3. 安装 kerberos 的 server 端
(一般找一台单独的机器)
yum install -y krb5-ibs krb5-server krb5-workstation
(查看 yum list | grep krb 中是否有安装软件)
4. 配置 krb5.conf 文件
vim /etc/krb5.conf
名词讲解:
realms 域 : 表示一个公司或者一个组织,逻辑上的授权认证范围,比如,某个认证账户是属于某个域下的,跨域账户不通用,域和FQDN的配置很像,使用大写。可以配置多个realm
logging :日志配置
libdefaults:配置默认的设置,包括 ticket 的生存周期
domain_real : 是 kerberos 内的域和主机名的域的一个对应关系
.itcast.cn 类似 *.itcast.cn 表示入 cdh0.itcast.cn cdh1.itcast.cn 等均是ITCAST.CN 这个 realm
itcast.cn 表示 itcast.cn 这个主机名也是 ITCAST.CN 这个 realm 的一部分
5. 配置 kdc.conf
vim /var/kerberos/krb5kdc/kdc.conf
名词解释
acl_file : Kerberos acl 的一些配置对应的文件(权限管控)
admin_keytab : 登录凭证,有了这个相当于直接有了 ticket ,可以免密直接登录某个账户,所以这个文件很重要
supported_enctypes : 支持的加密方式
6. 配置 kadm5.acl 文件
vim /var/kerberos/krb5kdc/kadm5.acl
改为:
*/admin@ITCAST.COM *
其中 */admin 是Kerberos 中的账户形式,如 rm/cdh0.itcast.cn@ITCAST.CN 表示在 cdh0 机器上的 resourcemanager 账户,这个账户属于 ITCAST.CN 这个域
最后 * 表示符合 */admin 的账户拥有所有权限
7. 初始化 kerberos 库
输入:kdb5_util create -s -r ITCAST.CN , 其中 ITCAST.CN 是对应的域,如你的不同请修改
然后要求输入两次密码,输入 krb5kdc 即可
这样就得到数据库 master 账户:K/M@ITCAST.CN , 密码:krb5kdc
会 在 /var/kerberos/krb5kdc/ 下生成相应的文件
输入:kadmin.local 进入admin 的后台,
执行 listprincs 查看机器当前的账户
创建账户
addprinc root/admin@ITCAST.CN 输入密码即可,前面账户满足 ITCAST.CN 的管理员账户存在,(满足 */admin@ITCAST.CN 规则,拥有全部权限)
重启 kerberos
# 重启服务
systemctl restart krb5kdc.service
systemctl restart kadmin.service
# 开机启动
chkconfig krb5kdc on
chkconfig kadmin on
8. Kerberos 客户端
yum install -y krb5-libs krb5-workstation
客户端 只有一个 /etc/krb5.conf 文件需要配置,复杂 server 端的即可
测试能否登录 admin 账户
kinit test/admin@ITCAST.CN 输入密码回车,没有任何输出说明配置成功
klist 验证 ticket 是否正确(24h 有效期)
kadmin 输入正确的密码 (显示和server端输入 kadmin.local 一样)
输入 listprincs
ok ... 到此,Kerberos 已经安装完成,下面需要配置Hadoop集群,针对Kerberos进行设置
9. hadoop kerberos 认证配置
1) 配置 HDFS
1. 添加用户 (三个节点均执行)
groupadd hadoop;useradd hdfs -g hadoop -p hdfs;useradd hive -g hadoop -p hive;useradd yarn -g hadoop -p yarn;useradd mapred -g hadoop -p mapred
(每个账户设置免密登录)
2. 配置HDFS相关的kerberos账户
说明:Hadoop需要kerberos来进行认证,以启动服务来说,在后面配置hadoop的时候我们会给对应服务指定一个kerberos的账户,比如namenode运行在cdh-master机器上,我们将namenode指定给了nn/cdh-master.itcast.cn@ITCAST.CN 这个账户,那么想启动namenode就必须认证这个账户才可以。

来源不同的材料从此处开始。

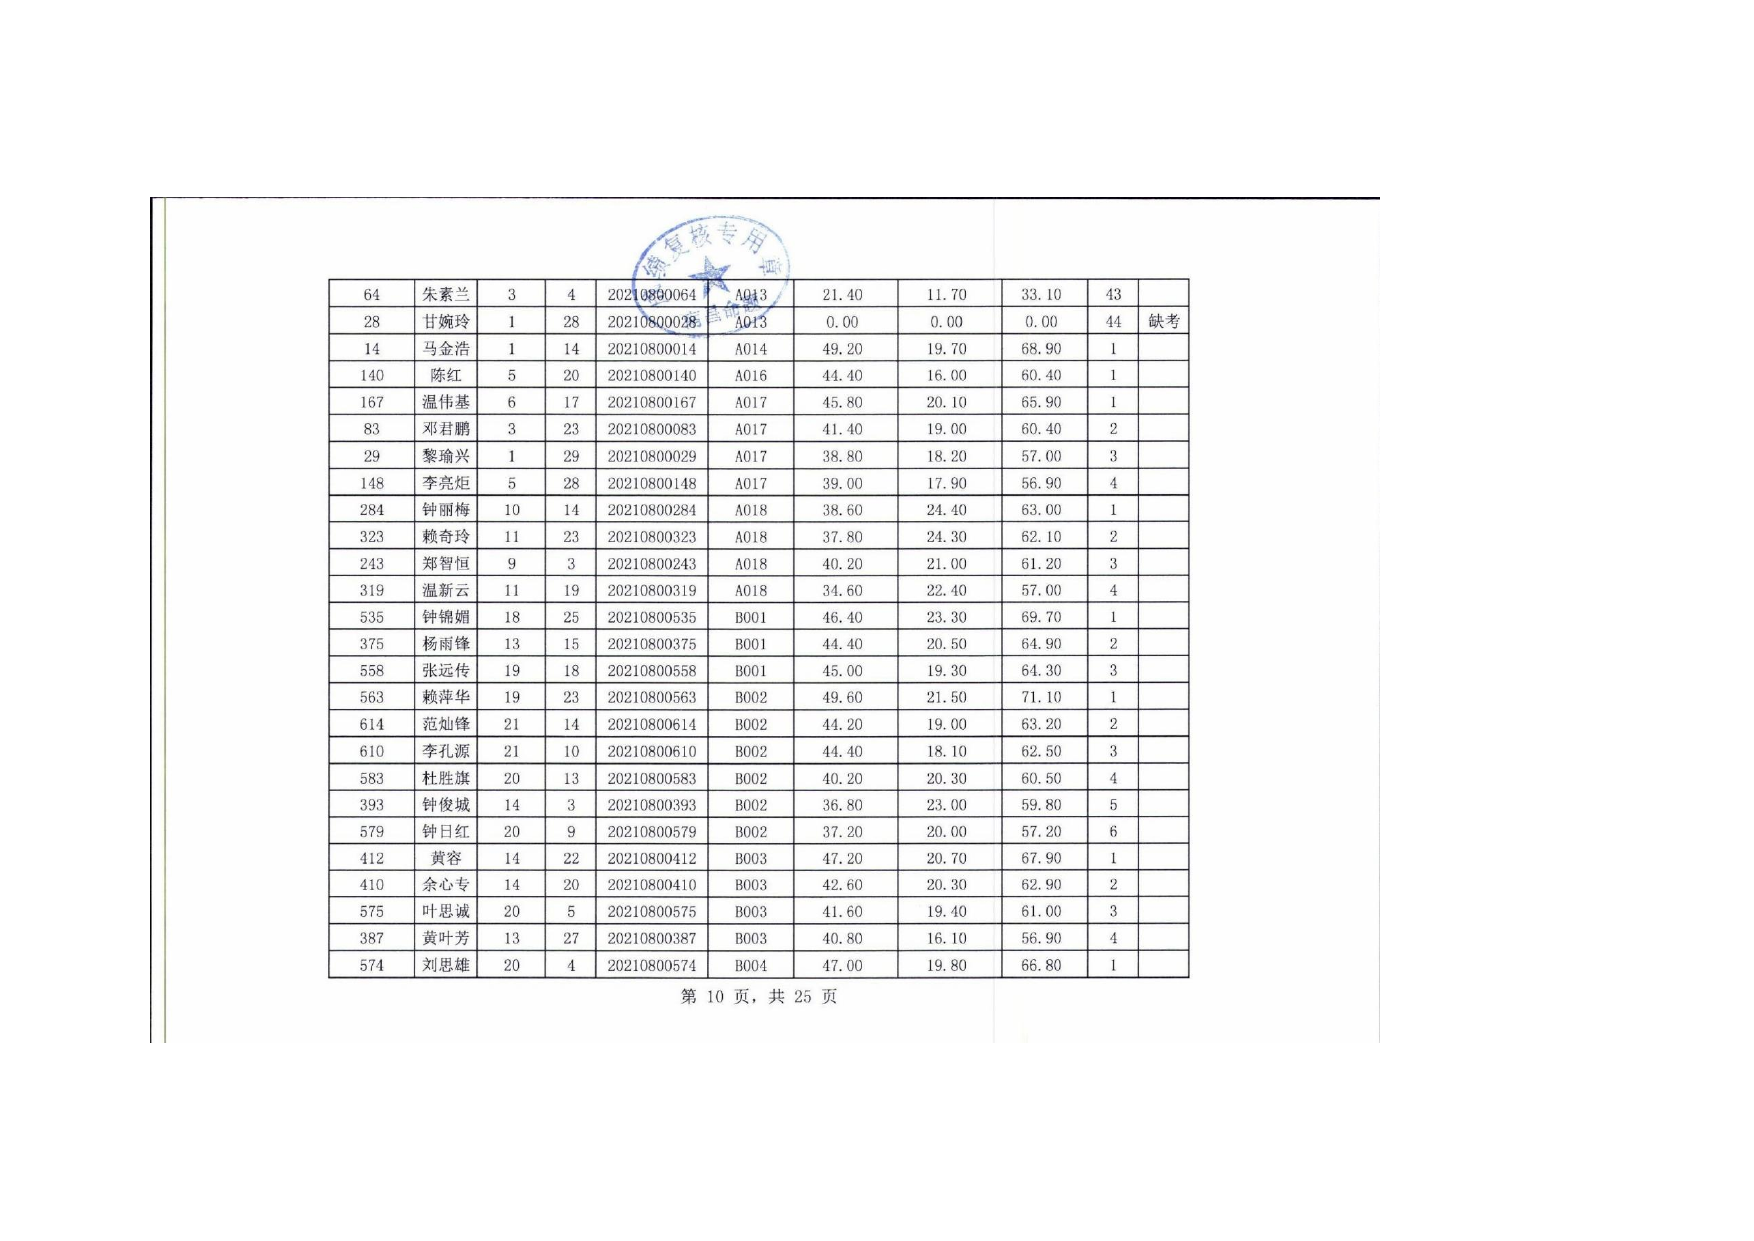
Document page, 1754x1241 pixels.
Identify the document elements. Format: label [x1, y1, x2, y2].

picture [150, 197, 1380, 1043]
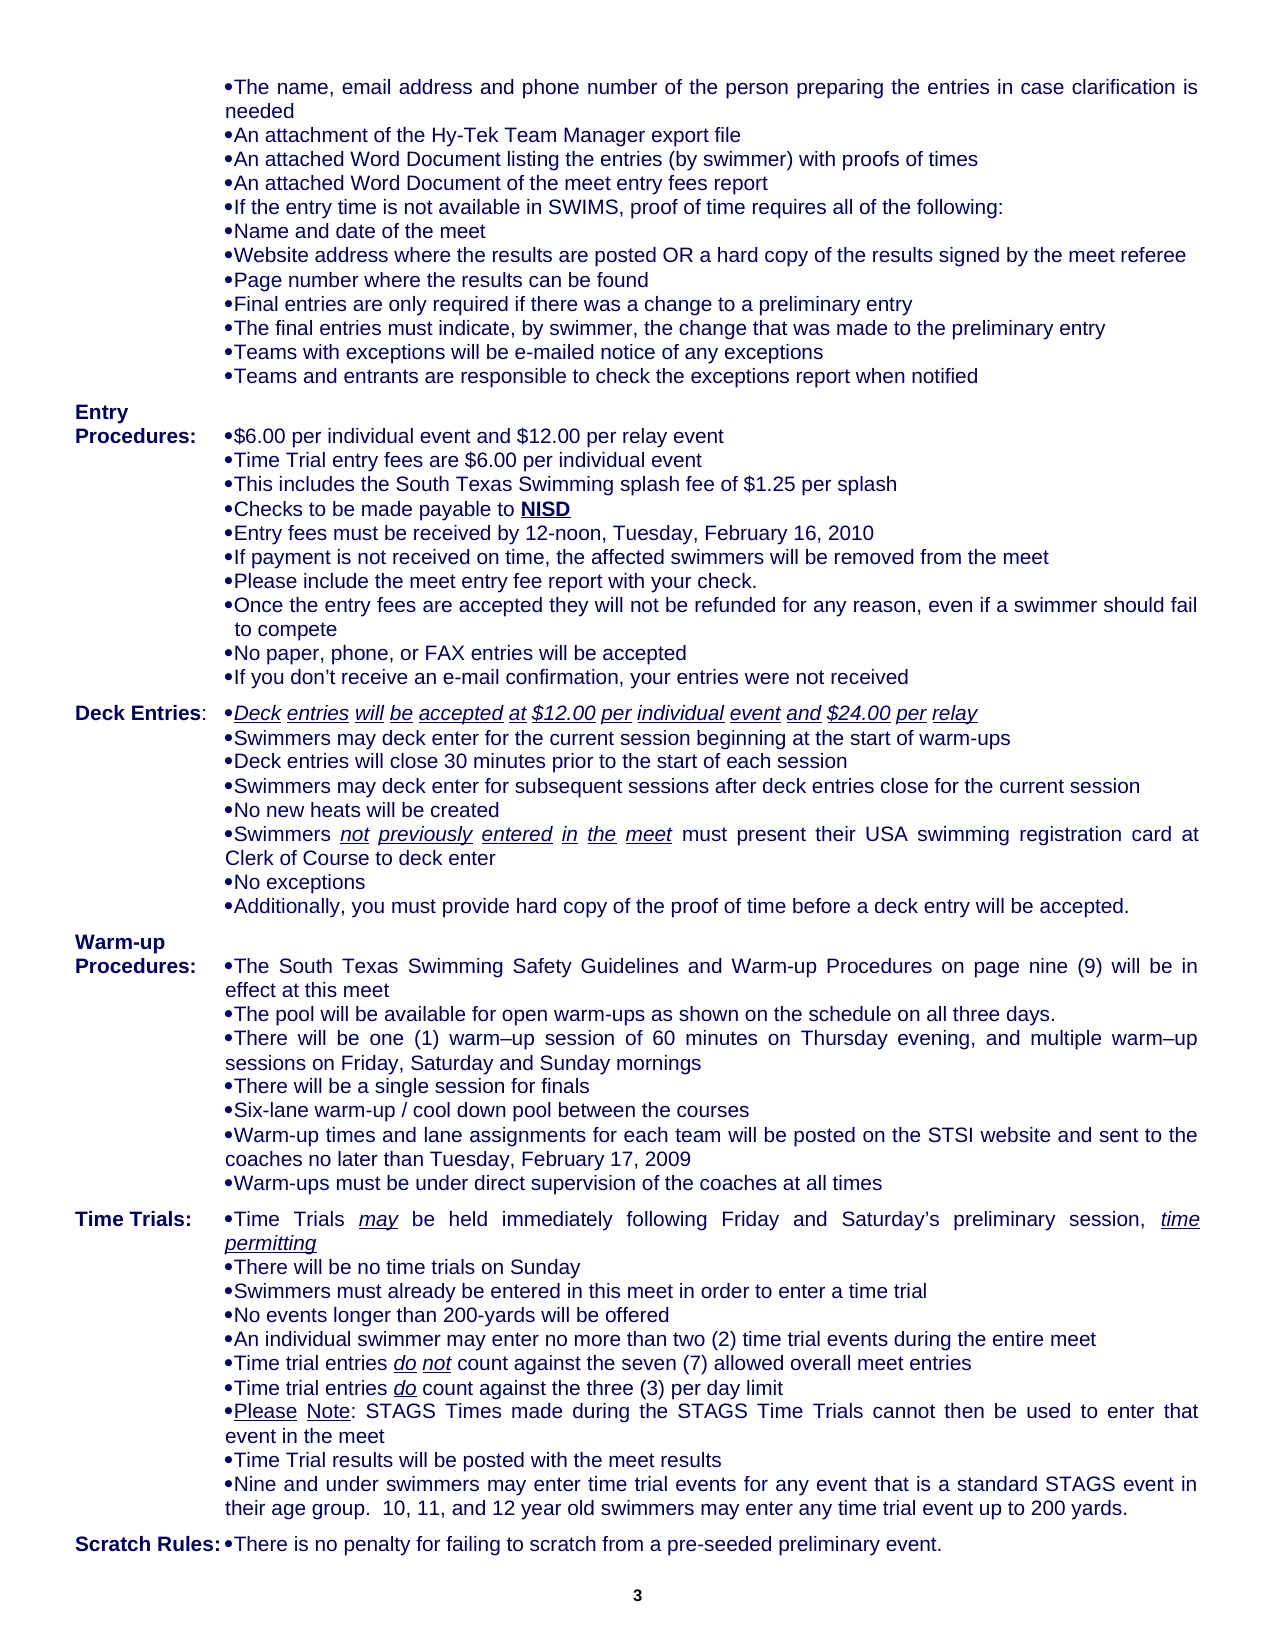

1. 在每个节点执行 mkdir /etc/security/keytabs (用于存放 key 秘钥文件)
2. 配置cdh-*上运行的服务对应kerbetros账户
(kadmin 登录报错 : kadmin: GSS-API (or Kerberos) error while initializing kadmin interface , 通报不服务器时间更kdc服务器时间一致即可)
# 执行 kadmin
# 输入密码进入kerberos的admin后台 (密码自定义)
################################ cdh-master ################################
# 创建namenode的账户
addprinc -randkey nn/cdh-master.hadoop.cn@HADOOP.CN
# 创建secondarynamenode的账户
addprinc -randkey sn/cdh-master.hadoop.cn@HADOOP.CN
# 创建resourcemanager的账户
addprinc -randkey rm/cdh-master.hadoop.cn@HADOOP.CN
# 创建用于https服务的相关账户
addprinc -randkey http/cdh-master.hadoop.cn@HADOOP.CN
# 防止启动或者操作的过程中需要输入密码,创建免密登录的keytab文件
# 创建nn账户的keytab
ktadd -k /etc/security/keytabs/nn.service.keytab nn/cdh-master.hadoop.cn@HADOOP.CN
# 创建rm账户的keytab
ktadd -k /etc/security/keytabs/nn.service.keytab sn/cdh-master.hadoop.cn@HADOOP.CN
# 创建rm账户的keytab
ktadd -k /etc/security/keytabs/rm.service.keytab rm/cdh-master.hadoop.cn@HADOOP.CN
# 创建HTTP账户的keytab
ktadd -k /etc/security/keytabs/http.service.keytab http/cdh-master.hadoop.cn@HADOOP.CN
最终会得到三个文件:
-r-------- 1 hdfs hadoop 406 Sep 27 17:48 nn.service.keytab
-r-------- 1 hdfs hadoop 406 Sep 27 17:48 sn.service.keytab
-r-------- 1 yarn hadoop 406 Sep 27 17:48 rm.service.keytab
-r--r----- 1 hdfs hadoop 406 Sep 27 17:48 http.service.keytab
chmod 修改文件的读写权限
chmod 400 nn.service.keytab
chmod 400 sn.service.keytab
chmod 400 rm.service.keytab
chmod 440 http.service.keytab
(http.service.keytab 整个hadoop组需要web服务,用440权限)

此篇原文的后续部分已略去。